I take the stance that when you use a dataset you should know it well in and out. I do not just mean that you should just have an idea if its normally distributed or has outliers. I expect you to know who collected it. I expect you to know its limitations.
For example I have read public opinion data that sampled minority populations. Given that said populations are minorities they had to oversample in areas where said groups are over represented. The problem with this is that those who live near co-ethnics are different from those who live elsewhere. This restricts the external validity of results derived from the data, but I rarely see an acknowledgement of this.
Sometimes data is flawed but it’s the best we have. That’s fine. I’m not against using flawed data. I’m willing to buy most arguments if the underlying theory is well grounded. To be honest I view statistical work to be fluff most times. If I don’t really care about the statistics, why do I care if the authors know their data well? I do because it serves as a way for authors to signal that they thought about their work. It’s similar to why artists sometimes place a “bowl of only green m&ms” requirement on their performance contracts. Artists don’t know if their contracts were read, but if their candy bowl is filled with red twizzlers they know something is wrong. I can’t monitor whether the authors took care in their manuscripts, but NOT seeing the bowl of green only m&ms gives me a heads up that something is off.
Of those 500+ articles I have read only a handful had a devoted descriptive statistics section.

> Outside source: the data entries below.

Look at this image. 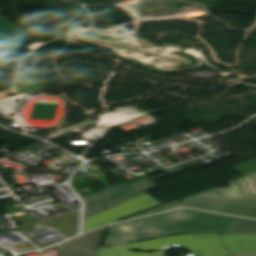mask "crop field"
I'll list each match as a JSON object with an SVG mask.
<instances>
[{
  "label": "crop field",
  "mask_w": 256,
  "mask_h": 256,
  "mask_svg": "<svg viewBox=\"0 0 256 256\" xmlns=\"http://www.w3.org/2000/svg\"><path fill=\"white\" fill-rule=\"evenodd\" d=\"M238 220L220 214L178 210L113 224L104 246L179 233H230Z\"/></svg>",
  "instance_id": "obj_1"
},
{
  "label": "crop field",
  "mask_w": 256,
  "mask_h": 256,
  "mask_svg": "<svg viewBox=\"0 0 256 256\" xmlns=\"http://www.w3.org/2000/svg\"><path fill=\"white\" fill-rule=\"evenodd\" d=\"M172 244H182L197 256H222L256 250V235L244 234H184L116 245L142 251L162 250Z\"/></svg>",
  "instance_id": "obj_2"
},
{
  "label": "crop field",
  "mask_w": 256,
  "mask_h": 256,
  "mask_svg": "<svg viewBox=\"0 0 256 256\" xmlns=\"http://www.w3.org/2000/svg\"><path fill=\"white\" fill-rule=\"evenodd\" d=\"M228 184L230 188L210 190L183 199V205L246 217L256 205V172Z\"/></svg>",
  "instance_id": "obj_3"
},
{
  "label": "crop field",
  "mask_w": 256,
  "mask_h": 256,
  "mask_svg": "<svg viewBox=\"0 0 256 256\" xmlns=\"http://www.w3.org/2000/svg\"><path fill=\"white\" fill-rule=\"evenodd\" d=\"M186 171V169L180 165L168 170H165L167 175L175 174L178 172ZM165 175V176H167ZM164 177V176H161ZM160 178V177H158ZM151 177L147 176L117 187H113L86 197H83L85 204L84 218L125 202L141 193L154 189V178L150 182ZM157 180V179H156Z\"/></svg>",
  "instance_id": "obj_4"
},
{
  "label": "crop field",
  "mask_w": 256,
  "mask_h": 256,
  "mask_svg": "<svg viewBox=\"0 0 256 256\" xmlns=\"http://www.w3.org/2000/svg\"><path fill=\"white\" fill-rule=\"evenodd\" d=\"M158 205L161 204L148 194H141L125 203L117 205L119 208L112 207L84 219L83 231L90 230L106 223L119 221Z\"/></svg>",
  "instance_id": "obj_5"
},
{
  "label": "crop field",
  "mask_w": 256,
  "mask_h": 256,
  "mask_svg": "<svg viewBox=\"0 0 256 256\" xmlns=\"http://www.w3.org/2000/svg\"><path fill=\"white\" fill-rule=\"evenodd\" d=\"M107 226L58 245L64 256H95ZM100 247V246H99Z\"/></svg>",
  "instance_id": "obj_6"
},
{
  "label": "crop field",
  "mask_w": 256,
  "mask_h": 256,
  "mask_svg": "<svg viewBox=\"0 0 256 256\" xmlns=\"http://www.w3.org/2000/svg\"><path fill=\"white\" fill-rule=\"evenodd\" d=\"M28 33L0 17V46L19 49L30 37Z\"/></svg>",
  "instance_id": "obj_7"
},
{
  "label": "crop field",
  "mask_w": 256,
  "mask_h": 256,
  "mask_svg": "<svg viewBox=\"0 0 256 256\" xmlns=\"http://www.w3.org/2000/svg\"><path fill=\"white\" fill-rule=\"evenodd\" d=\"M165 252H157L151 254L131 252L121 248H100L97 256H164Z\"/></svg>",
  "instance_id": "obj_8"
},
{
  "label": "crop field",
  "mask_w": 256,
  "mask_h": 256,
  "mask_svg": "<svg viewBox=\"0 0 256 256\" xmlns=\"http://www.w3.org/2000/svg\"><path fill=\"white\" fill-rule=\"evenodd\" d=\"M231 233L256 234V221L240 218Z\"/></svg>",
  "instance_id": "obj_9"
},
{
  "label": "crop field",
  "mask_w": 256,
  "mask_h": 256,
  "mask_svg": "<svg viewBox=\"0 0 256 256\" xmlns=\"http://www.w3.org/2000/svg\"><path fill=\"white\" fill-rule=\"evenodd\" d=\"M230 169L244 175L256 171V159H250L240 164L229 167Z\"/></svg>",
  "instance_id": "obj_10"
},
{
  "label": "crop field",
  "mask_w": 256,
  "mask_h": 256,
  "mask_svg": "<svg viewBox=\"0 0 256 256\" xmlns=\"http://www.w3.org/2000/svg\"><path fill=\"white\" fill-rule=\"evenodd\" d=\"M177 207H182L181 204L177 201L165 204V205H161L158 206L156 208L150 209L148 211L142 212L140 214L134 215L130 218H135V217H139V216H144V215H149V214H154V213H158V212H162V211H167V210H171L173 208H177ZM128 218V219H130Z\"/></svg>",
  "instance_id": "obj_11"
},
{
  "label": "crop field",
  "mask_w": 256,
  "mask_h": 256,
  "mask_svg": "<svg viewBox=\"0 0 256 256\" xmlns=\"http://www.w3.org/2000/svg\"><path fill=\"white\" fill-rule=\"evenodd\" d=\"M228 256H256V251L248 252V253L235 254V255H228Z\"/></svg>",
  "instance_id": "obj_12"
},
{
  "label": "crop field",
  "mask_w": 256,
  "mask_h": 256,
  "mask_svg": "<svg viewBox=\"0 0 256 256\" xmlns=\"http://www.w3.org/2000/svg\"><path fill=\"white\" fill-rule=\"evenodd\" d=\"M247 217L256 219V207L248 214Z\"/></svg>",
  "instance_id": "obj_13"
},
{
  "label": "crop field",
  "mask_w": 256,
  "mask_h": 256,
  "mask_svg": "<svg viewBox=\"0 0 256 256\" xmlns=\"http://www.w3.org/2000/svg\"><path fill=\"white\" fill-rule=\"evenodd\" d=\"M0 250H6L5 248H3V247H0Z\"/></svg>",
  "instance_id": "obj_14"
}]
</instances>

The logic seems to be that editors are encouraging that stuff be placed in appendices to make articles more readable. I don’t buy that argument for descriptive statistics. Moving robustness checks or replications to the appendices is fine, but descriptive stats give me a chance to actually look at the data and feel less concerned that the results are driven by outliers. In my 2nd best world all dependent variables and major independent variables would be graphed. If the data was collected in differing geographies I would want the data mapped. In my 1st best world replication files with the full dataset and dofiles would be mandatory for all papers.
I don’t think I am asking too much here. Hell, I am not even fond of empirical work. My favorite academic is Peter Leeson (GMU Econ & Law) and he rarely (ever?) does empirical work. As long as empirical work is being done in the social sciences though I expect a certain standard. Otherwise all we’re doing is engaging in math masturbation.
Tldr; I don’t trust most empirical work out there. I’ll rant about excessive literature reviews next time.